THE Shanghai Shipping Exchange (SSE) has launched a Belt and Road trade index, a Belt and Road freight volume index, and a Maritime Silk Road freight index, to track freight trade data generated by the countries involved in the massive transport infrastructure development initiative.
Tom Miller, author of the just published, China's Asian Dream: Empire Building along the New Silk Road, believes shipping will benefit enormously from the One Belt One Road initiative (OBOR) despite increased spending on rail freight infrastructure, reported Splash 24/7.
"I don't see a big shift to overland freight," said Mr Miller. "Conventional shipping is cheaper and most consumer goods do not need to be delivered in two weeks. The volumes will grow as more rail routes and services are added, but it's not realistic to expect overland freight to account for more than few per cent of overall freight volumes."
Chairman of BW Group Andreas Sohmen-Pao agrees the OBOR project will be a massive boon for shipping.

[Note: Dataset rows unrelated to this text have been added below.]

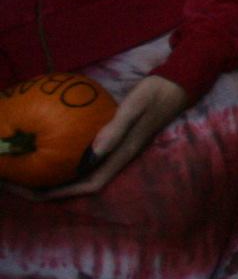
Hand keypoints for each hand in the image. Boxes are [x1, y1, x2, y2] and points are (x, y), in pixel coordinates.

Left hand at [37, 75, 186, 199]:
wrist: (175, 86)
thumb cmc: (154, 95)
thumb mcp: (135, 107)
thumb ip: (116, 129)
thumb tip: (92, 154)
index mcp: (122, 153)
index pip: (90, 184)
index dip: (62, 193)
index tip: (35, 192)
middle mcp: (117, 157)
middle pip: (82, 184)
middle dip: (52, 189)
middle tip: (21, 184)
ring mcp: (116, 150)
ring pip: (83, 173)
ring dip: (58, 177)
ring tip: (30, 173)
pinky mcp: (113, 141)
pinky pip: (85, 159)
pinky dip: (66, 160)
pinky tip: (50, 150)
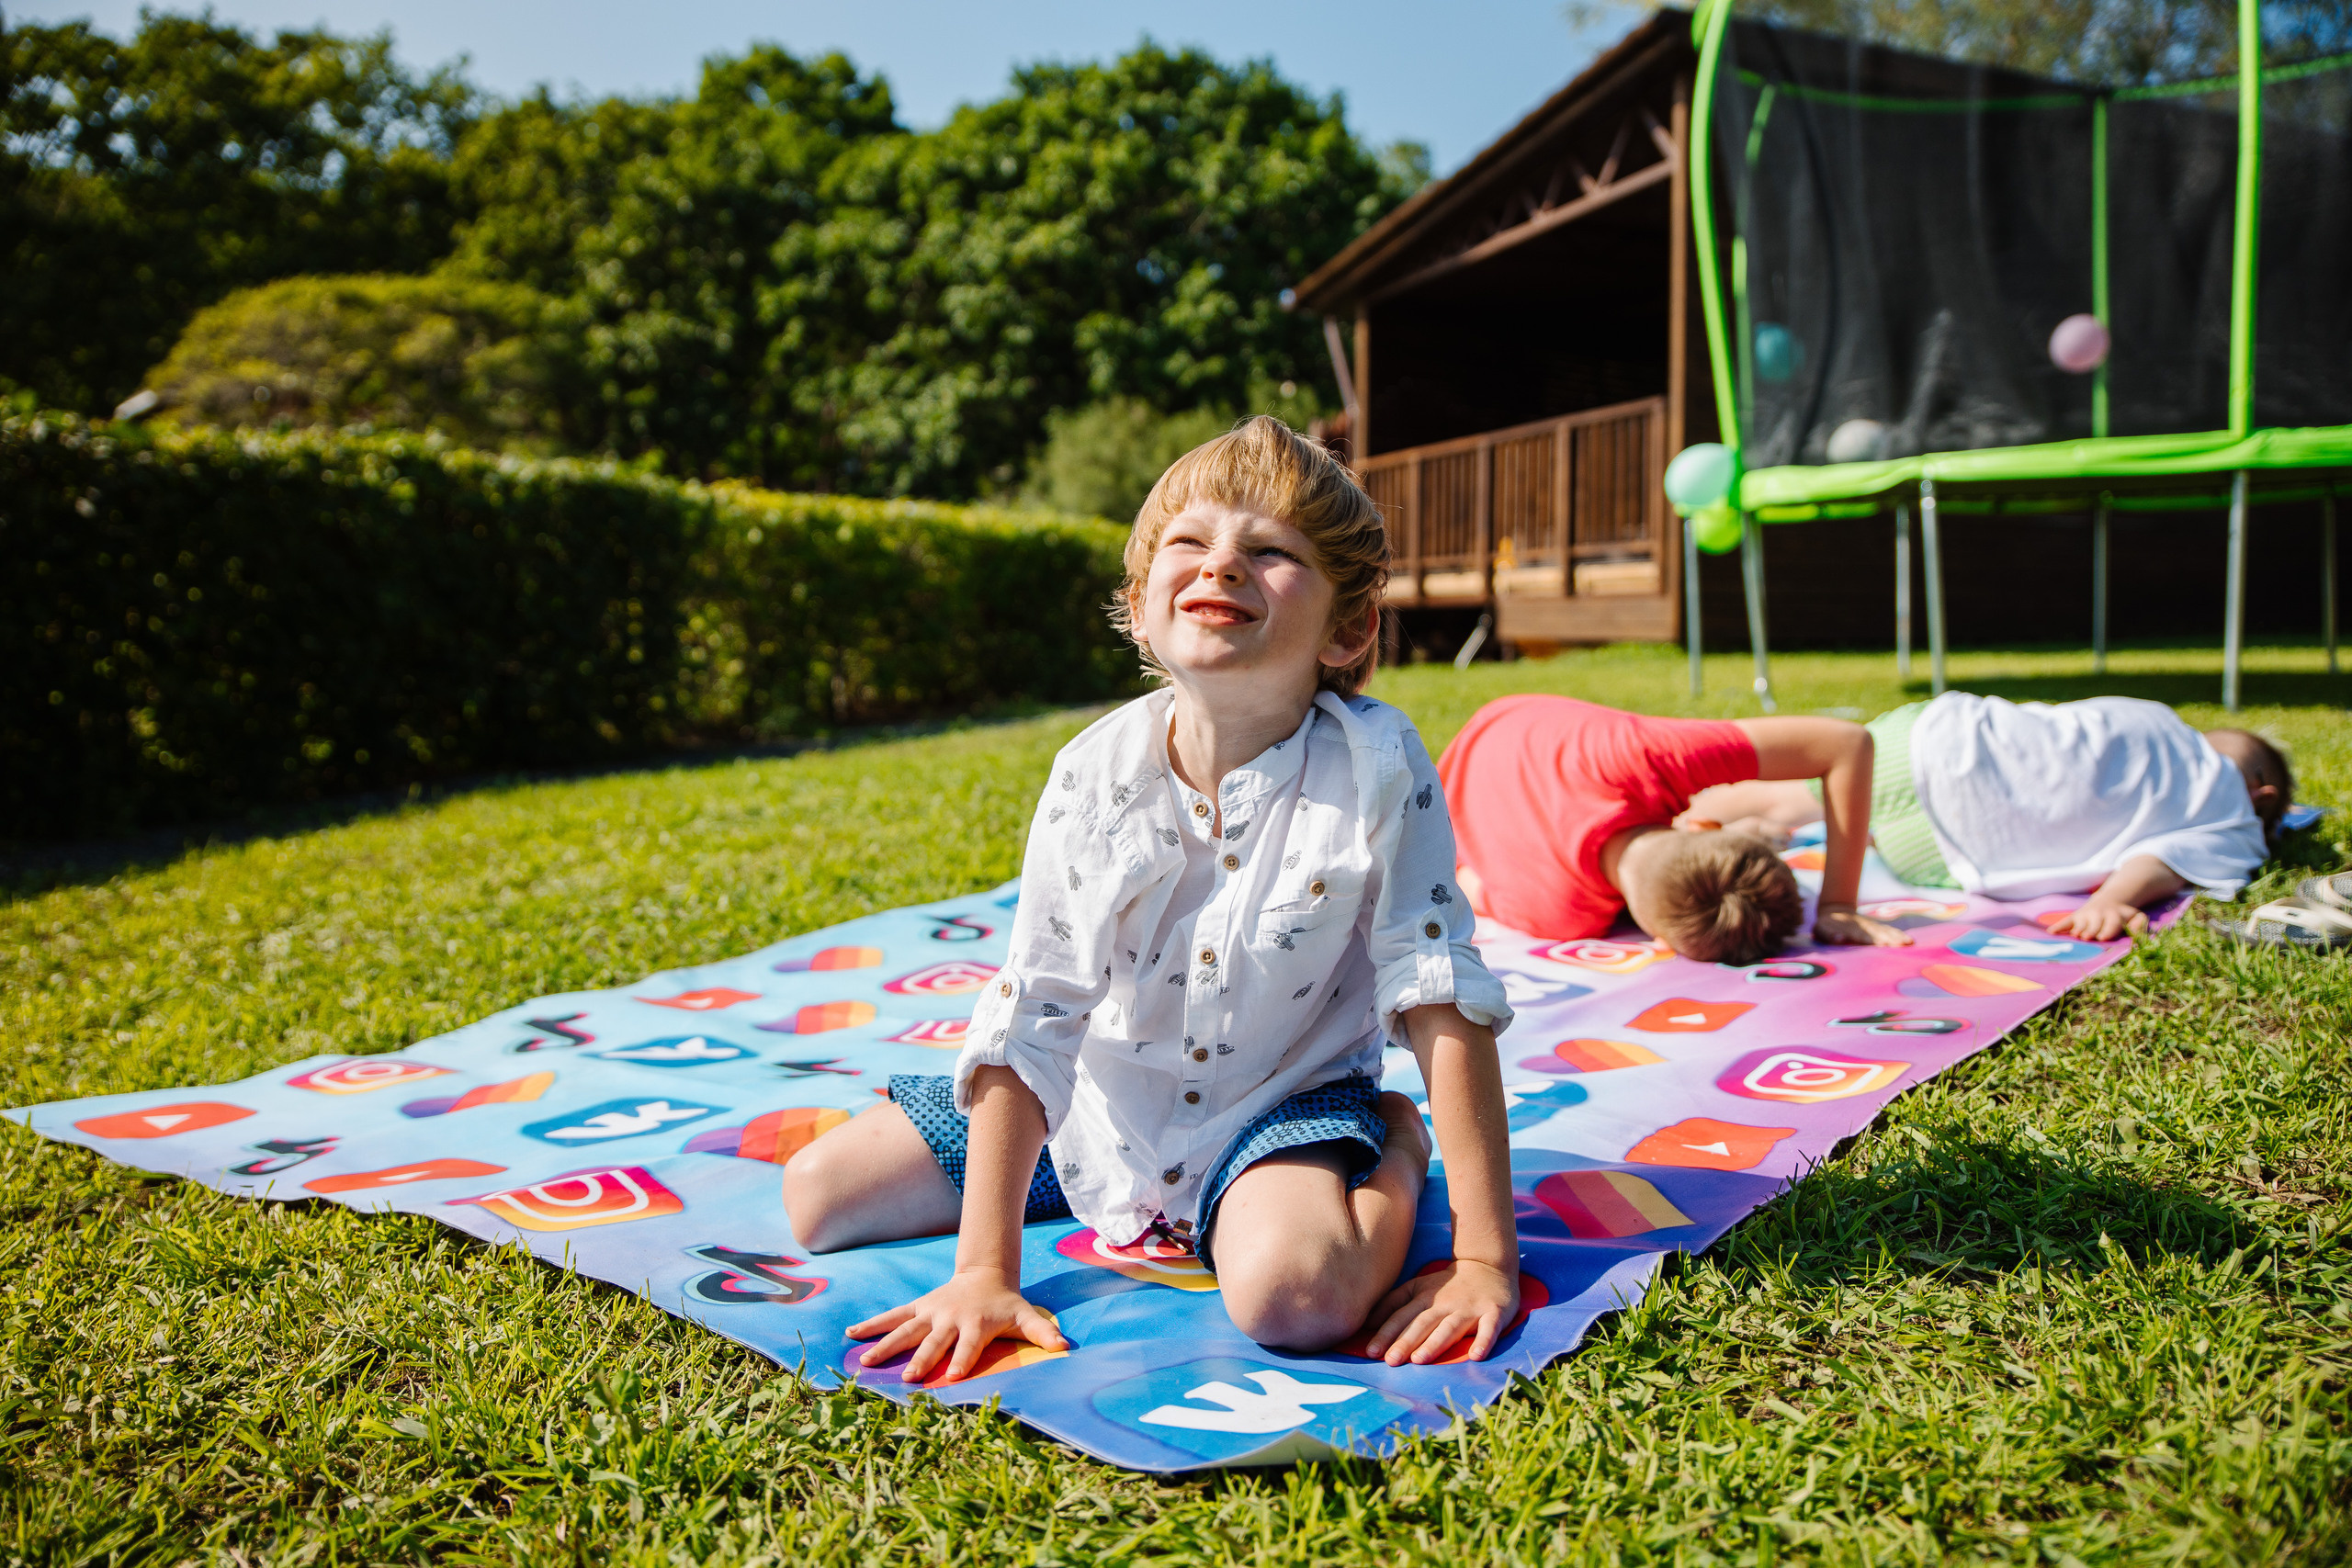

Speaking at a seminar at Nor-Shipping in Oslo last month, Mr Sohmen-Pao said OBOR covers an area that constitutes two-thirds of the world's population and one-third of world GDP.
The BW chairman said that in the last two years China had signed 26 trade agreements, creating 56 new economic trading zones in 21 nations, and predicts the figures will double within a couple of years.